I recently met a teenager who had spent a week helping out at an orphanage in Cambodia. It all sounded very public-spirited and selfless, until it turned out that the trip was essentially tailor-made for mention in college admission applications, as evidence of eye-catching extracurricular activity, noble commitment to humanity and maturity of character. At least his parents weren’t arranging for him to cheat and plagiarize in exams and essays. (Or maybe they were.)
When I was a kid, we were dumped in a sandpit until age 5 or 6, then sent to a place where nuns with sticks forced us to learn the Three Rs. With well-paid semi-skilled jobs easy to get, only a fairly small minority of high-school graduates went to college; those of us who did simply had to bullshit our way through an interview focused almost entirely on our intended field of study. If you had asked the universities if they wanted diverse, well-rounded, vibrant student bodies, they would probably have looked puzzled and said ‘Not really’. Nowadays, it’s Compete and Succeed Non-stop, starting at age 3 – or die.
Except in Asia, where you’re a failure if tutoring hasn’t begin by age 18 months, and the pressure only gets higher and higher from then on. Not everyone can handle it, so what do they do? Of course, they cheat.
A recent CNN report quotes an American college admissions officer who throws out a quarter of Thai applications for suspected dishonesty. It mentions elite, middle-class families in emerging markets who use consultants and fixers to – essentially – lie candidates’ way into the fancy brand-name institution of their dreams.
A South China Morning Post column today covers the same ground. It mentions 70% of Chinese applicants getting someone else to write their admissions essays. The materials candidates submit to colleges are becoming so unreliable that independent audit-type agencies are stepping in to verify students’ credentials.
And at this moment, who comes along but our old friend Gerald Chow.
Back in 2012, Hong Kong was briefly riveted by a story on How to Spend US$2 million and Still Not Get Your Kids Into Harvard. The scion of the Chow Sang Sang family was suing American educational consultants IvyAdmit for taking a painfully large amount of money but not delivering on the Ivy League admissions promised for his two kids. As part of the evidence, Chow submitted invoices from tutors/fixers, which showed that he himself had also received ‘allegedly improper academic assistance’ when doing a degree of his own. What most raised eyebrows was his openness about paying others to read and write for his assignments on his behalf, which suggested that he saw it as a perfectly normal and acceptable means of study.
(This is where the sandpit helped – no-one to do things for you there.)
The latest news is that Chow is now trying to get this part of the evidence excluded from the lawsuit.

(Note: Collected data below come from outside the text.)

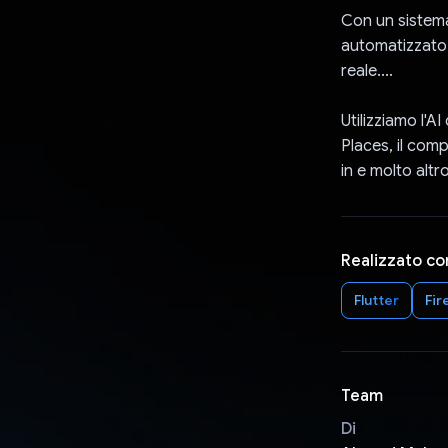
Con un sistema
automatizzato c
reale....
Utilizziamo l'A
Places, il com
in e molto altr
Realizzato co
Flutter
Fir
Team
Di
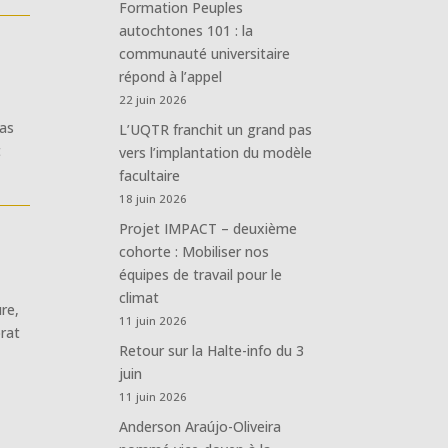
Formation Peuples
autochtones 101 : la
communauté universitaire
répond à l’appel
22 juin 2026
 as
L’UQTR franchit un grand pas
t
vers l’implantation du modèle
facultaire
18 juin 2026
Projet IMPACT – deuxième
cohorte : Mobiliser nos
équipes de travail pour le
climat
ure
,
11 juin 2026
rat
Retour sur la Halte-info du 3
juin
11 juin 2026
Anderson Araújo-Oliveira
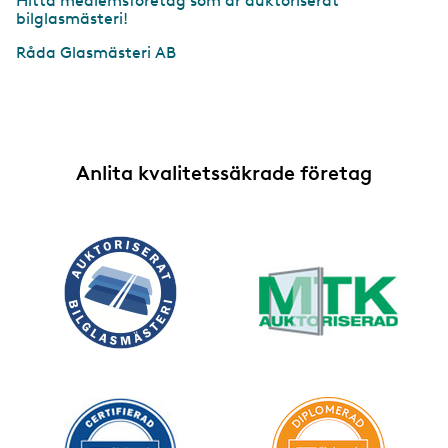
Hitta medlemsföretag som är auktoriserat
bilglasmästeri!
Råda Glasmästeri AB
Anlita kvalitetssäkrade företag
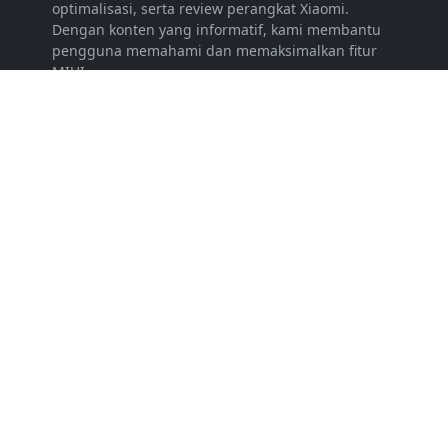
optimalisasi, serta review perangkat Xiaomi.
Dengan konten yang informatif, kami membantu
pengguna memahami dan memaksimalkan fitur
MIUI.
LEARN MORE
Periklanan
Disclaimer
Persyaratan Layanan
Kebijakan Privasi
FOLLOW US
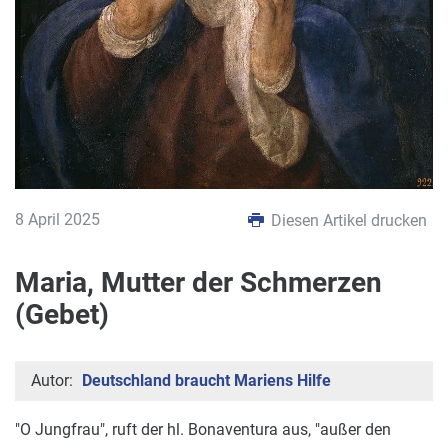
8 April 2025
Diesen Artikel drucken
Maria, Mutter der Schmerzen
(Gebet)
Autor:
Deutschland braucht Mariens Hilfe
"O Jungfrau", ruft der hl. Bonaventura aus, "außer den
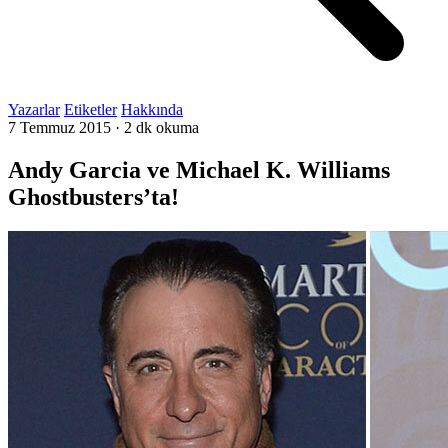
Yazarlar
Etiketler
Hakkında
7 Temmuz 2015
·
2 dk okuma
Andy Garcia ve Michael K. Williams
Ghostbusters’ta!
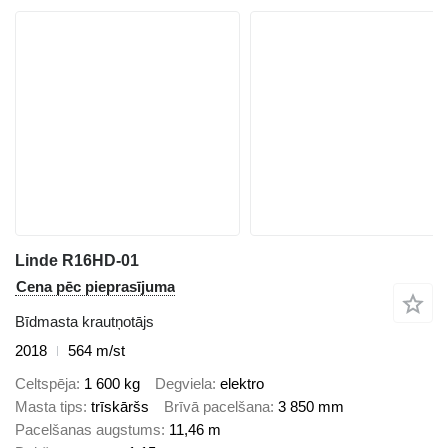
Linde R16HD-01
Cena pēc pieprasījuma
Bīdmasta krautņotājs
2018
564 m/st
Celtspēja
1 600 kg
Degviela
elektro
Masta tips
trīskāršs
Brīvā pacelšana
3 850 mm
Pacelšanas augstums
11,46 m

The reasons are in a motion (in limine, no less) from a couple of weeks ago. His lawyers argue that the material is irrelevant. If they left it at that, and acted all cool and confident, I could sort of imagine the judge agreeing. But they go further. They claim the evidence presents a danger of jury bias via an impression that Chow received “an advantage not available to other, less affluent, students.” They similarly fret about possible “resentment based on a perception that their children have taken slots in US schools that might have been available to American citizens.”
In short, they seem to be concerned that the ‘allegedly improper academic assistance’ Chow Senior received when doing his own degree could discredit him, and thus damage or detract from the charge that he was cheated by the consultants providing similar assistance to his children (who presumably could also be discredited, but have to live with it). (IvyAdmit, for its part, seems to be trying to smear Chow by smearing itself as a purveyor of degree-cheating services. Hey – there’s two million bucks at stake.)
As well as insisting that the evidence is irrelevant and prejudicial, Chow’s lawyers labour at length to establish that the services of consultants like IvyAdmit are perfectly above-board; his degree course was aimed at students with English as a second language (help with editing was recommended), and as a qualified dentist with a fine career behind him, he surely had zero incentive to cheat. Anyway, the lawyers argue, even if this motion fails and the jury do find out about IvyAdmit’s assistance to him, “…his conduct would not evince that it is Dr Chow’s character to be untruthful.”
So there. Maybe the judge will sympathize with such a heart-rending tale. The trial itself is still to come, so the ultimate, intriguing question remains to be answered: did the purveyors of ‘allegedly improper academic assistance’ cheat the buyer? Remember (one of life’s hard lessons), only one side can be officially, legally declared as slimy scum.